» **PROBLEM DETAILS**: Pick out the lines below that include the string "false".

[Text-based hardware design files]
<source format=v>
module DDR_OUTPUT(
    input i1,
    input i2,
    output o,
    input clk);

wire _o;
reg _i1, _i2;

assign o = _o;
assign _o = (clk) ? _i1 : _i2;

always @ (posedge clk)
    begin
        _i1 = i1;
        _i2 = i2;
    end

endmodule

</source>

---

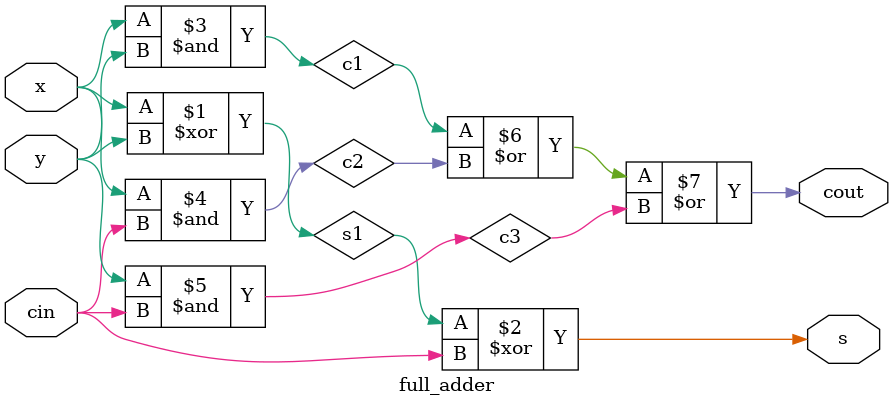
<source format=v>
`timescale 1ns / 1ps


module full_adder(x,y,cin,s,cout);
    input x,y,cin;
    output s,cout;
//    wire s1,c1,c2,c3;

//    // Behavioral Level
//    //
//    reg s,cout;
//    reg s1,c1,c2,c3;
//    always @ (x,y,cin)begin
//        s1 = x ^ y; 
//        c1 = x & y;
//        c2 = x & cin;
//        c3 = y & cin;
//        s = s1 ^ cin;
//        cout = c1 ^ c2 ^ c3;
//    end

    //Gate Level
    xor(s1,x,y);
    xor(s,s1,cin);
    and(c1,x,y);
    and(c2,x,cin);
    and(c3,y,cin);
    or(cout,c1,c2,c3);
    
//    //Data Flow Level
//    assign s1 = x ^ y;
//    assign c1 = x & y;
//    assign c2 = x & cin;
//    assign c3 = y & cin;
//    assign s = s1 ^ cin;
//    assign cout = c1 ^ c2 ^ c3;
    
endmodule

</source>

==

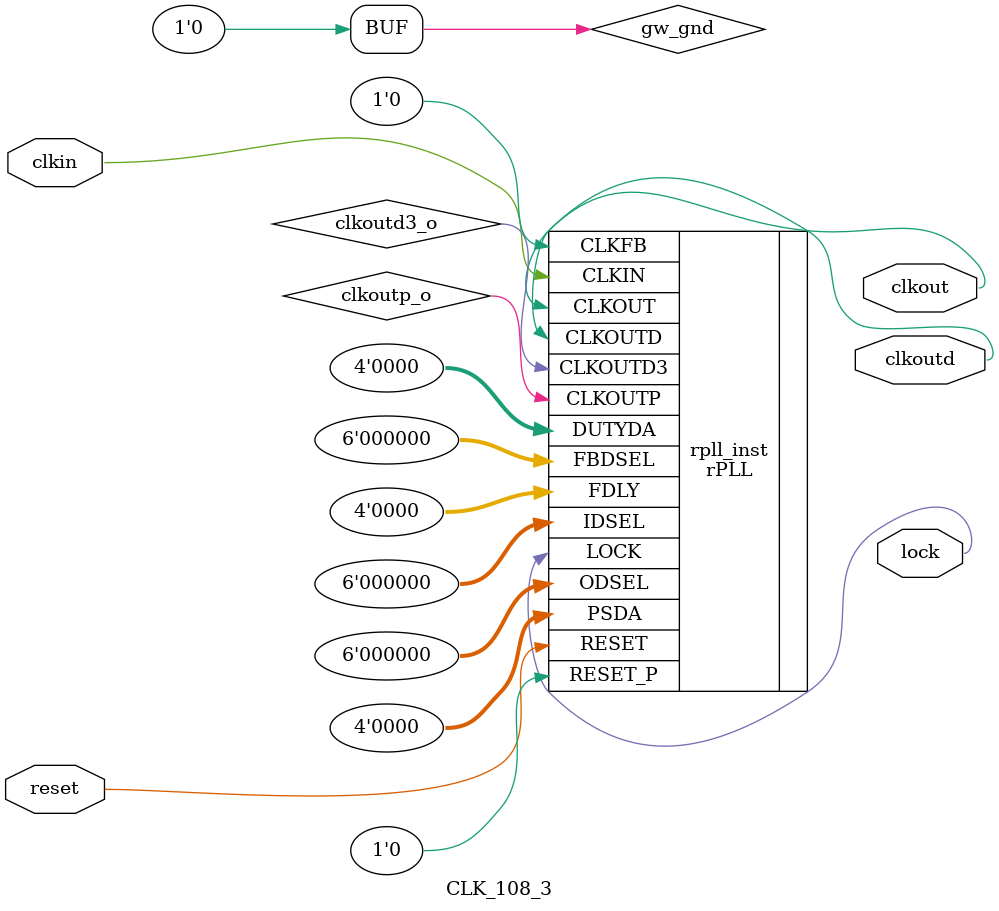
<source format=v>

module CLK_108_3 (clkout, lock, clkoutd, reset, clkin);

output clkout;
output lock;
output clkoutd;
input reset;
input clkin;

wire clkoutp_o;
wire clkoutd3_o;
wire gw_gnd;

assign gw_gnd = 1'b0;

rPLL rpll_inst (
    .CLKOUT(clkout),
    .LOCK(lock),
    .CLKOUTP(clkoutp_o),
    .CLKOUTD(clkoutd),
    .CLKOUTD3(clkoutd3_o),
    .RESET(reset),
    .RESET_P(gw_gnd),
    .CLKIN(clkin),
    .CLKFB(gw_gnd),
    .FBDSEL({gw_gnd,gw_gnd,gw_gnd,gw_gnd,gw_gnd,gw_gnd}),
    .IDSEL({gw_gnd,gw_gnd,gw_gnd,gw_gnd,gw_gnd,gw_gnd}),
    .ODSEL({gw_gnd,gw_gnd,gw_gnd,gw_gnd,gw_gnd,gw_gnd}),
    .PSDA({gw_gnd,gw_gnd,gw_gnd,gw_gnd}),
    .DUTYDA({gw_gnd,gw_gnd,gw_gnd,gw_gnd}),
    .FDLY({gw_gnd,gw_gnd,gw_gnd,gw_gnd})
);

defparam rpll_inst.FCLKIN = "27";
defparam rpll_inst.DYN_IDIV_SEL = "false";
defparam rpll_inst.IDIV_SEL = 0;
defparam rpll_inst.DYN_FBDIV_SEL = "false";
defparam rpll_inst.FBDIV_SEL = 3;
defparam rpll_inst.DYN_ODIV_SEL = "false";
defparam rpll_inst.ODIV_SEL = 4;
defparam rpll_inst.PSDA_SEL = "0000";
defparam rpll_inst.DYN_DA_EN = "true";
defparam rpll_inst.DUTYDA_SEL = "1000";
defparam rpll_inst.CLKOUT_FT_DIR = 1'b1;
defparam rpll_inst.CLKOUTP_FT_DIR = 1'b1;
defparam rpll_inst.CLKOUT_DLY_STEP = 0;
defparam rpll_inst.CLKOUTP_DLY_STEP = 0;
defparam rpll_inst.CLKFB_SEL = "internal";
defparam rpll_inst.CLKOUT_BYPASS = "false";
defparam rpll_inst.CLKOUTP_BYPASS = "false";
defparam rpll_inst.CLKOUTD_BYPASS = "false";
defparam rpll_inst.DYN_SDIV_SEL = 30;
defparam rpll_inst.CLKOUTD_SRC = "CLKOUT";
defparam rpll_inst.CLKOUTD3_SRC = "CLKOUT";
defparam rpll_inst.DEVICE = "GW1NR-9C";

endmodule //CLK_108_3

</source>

» **ANSWER SECTION**:
defparam rpll_inst.DYN_IDIV_SEL = "false";
defparam rpll_inst.DYN_FBDIV_SEL = "false";
defparam rpll_inst.DYN_ODIV_SEL = "false";
defparam rpll_inst.CLKOUT_BYPASS = "false";
defparam rpll_inst.CLKOUTP_BYPASS = "false";
defparam rpll_inst.CLKOUTD_BYPASS = "false";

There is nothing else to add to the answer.